TEXT:
————
Archive for December, 2007

Gifts for Winter Solstice

Doll3

We’ve managed to extricate ourselves from the gift-insanity this year, after several years of family prep-work. It feels a little strange not to be buying anything extra at this time of year–as I have every other year of my life. But we don’t need anything–and neither does anyone in our families. The kids received wool long-underwear and old school Sesame Street DVDs from one side of the family, and movies and books from the other side of the family–and these gifts were opened and used upon arrival. (Even useful gifts feel extravagent some days, especially when reading about the Brodie family.) We’re figuring out what food and treats to put in the kids’ stockings. And each of our four children will be receiving one gift this holiday season.

I asked each of the children, “If you could have one new special thing, what would you like to have?” Gretel wants a baby doll (and I copied that request for Teri). Jaja wants a doll with a wedding dress, a long veil, high heels, and a bouquet of flowers–and blue jammies to change into. (Where do some girls get this wedding thing? I got married in an above-the-knee sundress purchased from a head shop, socks and buckle shoes, and a hair ribbon grabbed off one of the wedding gifts. Rico and Jaja look at our photos and chide their dad for not wearing a tie at his own wedding.)
————
TASK A:
Rewrite the stretch of the post on solstice gifts from "Gifts for Winter Solstice" through "this holiday season.", putting "fleece" in place of "wool".
TASK B:
Carry on the post on solstice gifts from the point where it stops.

Entries from a data collection:
————
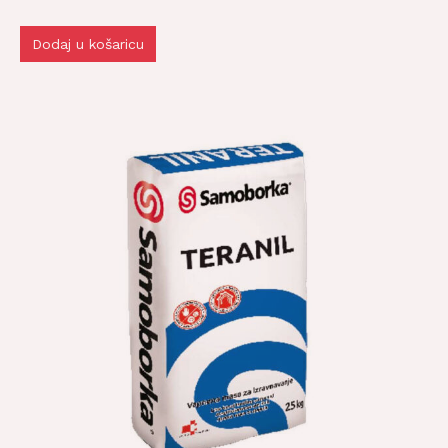
Dodaj u košaricu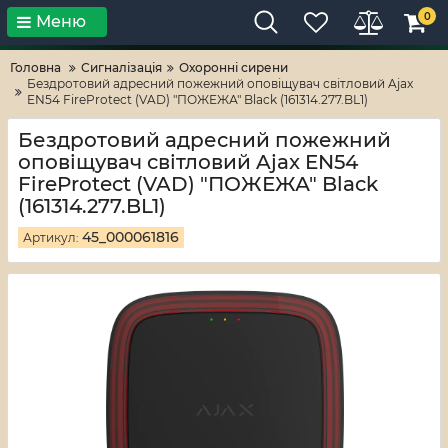
0
Меню
Тільки високі технології!
RV-ZAFT
Головна
Сигналізація
Охоронні сирени
Бездротовий адресний пожежний оповіщувач світловий Ajax
EN54 FireProtect (VAD) "ПОЖЕЖА" Black (161314.277.BL1)
Бездротовий адресний пожежний
оповіщувач світловий Ajax EN54
FireProtect (VAD) "ПОЖЕЖА" Black
(161314.277.BL1)
45_000061816
Артикул: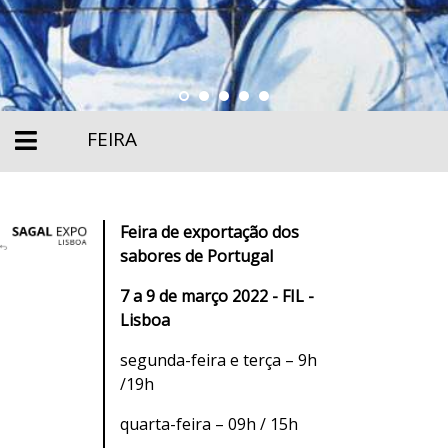
FEIRA
Feira de exportação dos
sabores de Portugal
7 a 9 de março 2022 - FIL -
Lisboa
segunda-feira e terça – 9h
/19h
quarta-feira – 09h / 15h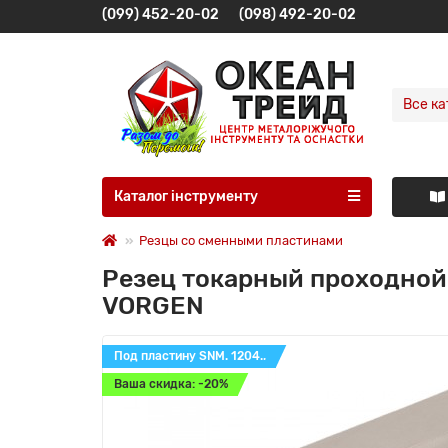
(099) 452-20-02
(098) 492-20-02
Все ка
Каталог інструменту
Резцы со сменными пластинами
Резец токарный проходной
VORGEN
Под пластину SNM. 1204..
Ваша скидка: -20%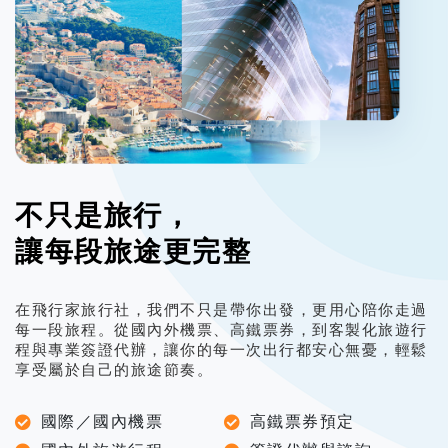
不只是旅行，
讓每段旅途更完整
在飛行家旅行社，我們不只是帶你出發，更用心陪你走過
每一段旅程。
從國內外機票、高鐵票券，到客製化旅遊行
程與專業簽證代辦，
讓你的每一次出行都安心無憂，輕鬆
享受屬於自己的旅途節奏。
國際／國內機票
高鐵票券預定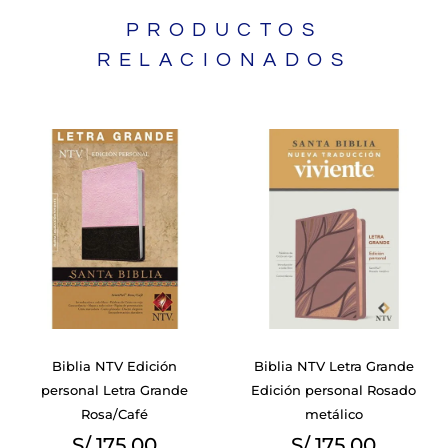
PRODUCTOS
RELACIONADOS
Biblia NTV Edición
Biblia NTV Letra Grande
personal Letra Grande
Edición personal Rosado
Rosa/Café
metálico
S/
175.00
S/
175.00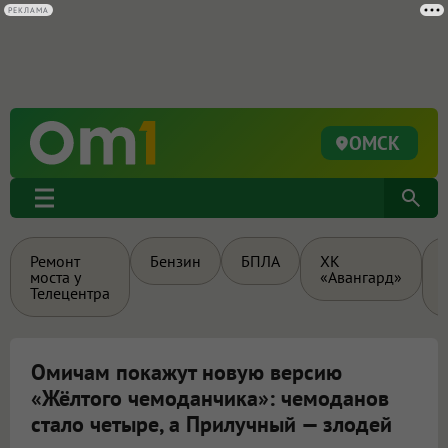
РЕКЛАМА
ОМСК
Ремонт
Бензин
БПЛА
ХК
моста у
«Авангард»
Телецентра
Омичам покажут новую версию
«Жёлтого чемоданчика»: чемоданов
стало четыре, а Прилучный — злодей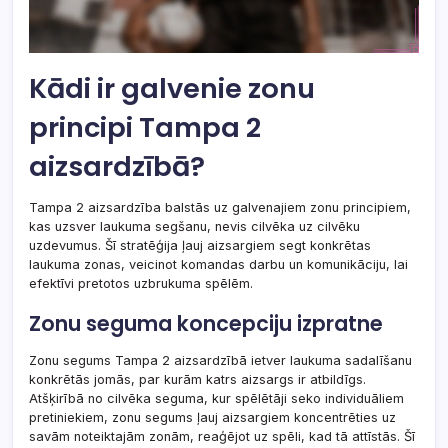
Kādi ir galvenie zonu
principi Tampa 2
aizsardzībā?
Tampa 2 aizsardzība balstās uz galvenajiem zonu principiem,
kas uzsver laukuma segšanu, nevis cilvēka uz cilvēku
uzdevumus. Šī stratēģija ļauj aizsargiem segt konkrētas
laukuma zonas, veicinot komandas darbu un komunikāciju, lai
efektīvi pretotos uzbrukuma spēlēm.
Zonu seguma koncepciju izpratne
Zonu segums Tampa 2 aizsardzībā ietver laukuma sadalīšanu
konkrētās jomās, par kurām katrs aizsargs ir atbildīgs.
Atšķirībā no cilvēka seguma, kur spēlētāji seko individuāliem
pretiniekiem, zonu segums ļauj aizsargiem koncentrēties uz
savām noteiktajām zonām, reaģējot uz spēli, kad tā attīstās. Šī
————
TASK ANSWER A:
Gifts for Winter Solstice

Doll3

We’ve managed to extricate ourselves from the gift-insanity this year, after several years of family prep-work. It feels a little strange not to be buying anything extra at this time of year–as I have every other year of my life. But we don’t need anything–and neither does anyone in our families. The kids received fleece long-underwear and old school Sesame Street DVDs from one side of the family, and movies and books from the other side of the family–and these gifts were opened and used upon arrival. (Even useful gifts feel extravagent some days, especially when reading about the Brodie family.) We’re figuring out what food and treats to put in the kids’ stockings. And each of our four children will be receiving one gift this holiday season.

TASK ANSWER B:
Doll2

Then there’s Rico’s gift request: a motorcycle, with two small dolls/people. The motorcycle is supposed to be green, and really roll, and have handlebars, and 2 exhaust pipes. And the people? One is a boy with brown skin wearing a green motorcycle outfit and a mohawk hairstyle; the other is a girl with tan skin wearing a purple motorcycle outfit and short hair (or long hair or a mohawk–it keeps changing). Both people are supposed to have (1) helmets, (2) motorcycle boots, and (3) elbow and knee pads–and all the clothes are supposed to be able to come off because . . . The two people also need jammies (green for the boy and purple for the girl). At this point I stopped him. “I’ll make up the rest,” I said.

Did I mention that these are gifts my husband and I are making? I have Teri and Gretel’s dolls done. (The second one was a lot faster.) The kids and I went downtown today and bought a shirt almost exactly the same color as Jaja’s skin. (She wanted a doll the same color as her. Let me tell you–after weeks of looking–medium brown tones are hard to find and to match.) So Jaja’s doll with the ‘bride’ outfit is next. Then I’ll get to work on the two little wire frame motorcycle riders. All that leaves is the motorcycle itself, somehow created from bits of wood and wire and fabric. I have a few more days.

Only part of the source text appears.